Ken başını salladı. Her ikisi de maruz kaldığı için kendisini temiz görmek için kendisini çözmüştü.
“Omuz yaralanmam var. Eğer adım atmaya devam edersem, onu iyi bir şekilde yok edeceğim.” Göğsünden bir ağırlık kaldırılmış gibi hissederek itiraf etti.
Daichi, nihayet memnun görünmeden önce bakışlarını bir süre tuttu. Uyarı yapmadan, öne doğru yürüdü ve Ken'i kucakladı, neredeyse güçlü kavramasıyla onu ezdi.
“Teşekkürler En İyi Arkadaş.” Yumuşak bir şekilde dedi.
Ken, nihayet sarılmadan önce bir an ürperdi.

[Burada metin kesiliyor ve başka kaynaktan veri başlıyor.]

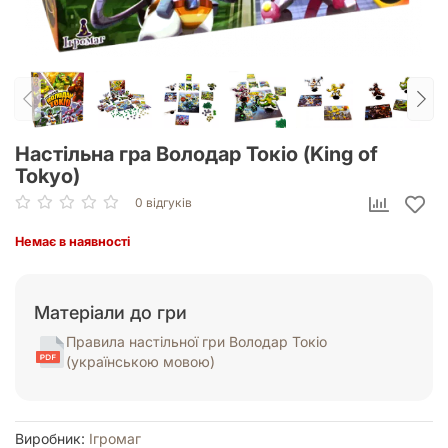
Настільна гра Володар Токіо (King of
Tokyo)
0 відгуків
Немає в наявності
Матеріали до гри
Правила настільної гри Володар Токіо
(українською мовою)
Виробник:
Ігромаг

Daichi'yi geçmiş yaşamında tanıdığı süre boyunca, şimdiye kadar onun hakkında hiç bu kadar bilmiyordu. Annesinden istismar ve zorbalıkla mücadele veya ne kadar şefkatli olabileceği.
Dürüst olsaydı, sadece ikinci şansı boyunca bu şeyleri başarmak, onu daha önceki hayatından çok daha fazlasını başarmış gibi hissettirdi, onu mutlulukla doldurdu.
“Omzunuz iyileştikten sonra birlikte profesyonel olmayı hedefleyelim.” Daichi, sarılmadan geri adım attı ve onu silah uzunluğunda tuttu.
Ken'in gözleri yüzünde bir gülümseme oluşmadan önce genişledi. Bu doğru, hayatını pişmanlık duymadan yaşamak istedi. Bu, beyzbol hayallerini de yerine getirmek anlamına geliyordu.
Başını salladı, “Evet bu bir söz. NPB'ye ve sonra ana dallara gidelim!”
“Hahahaha”
İkisi sokağın ortasında birkaç yaşlı adam gibi güldü.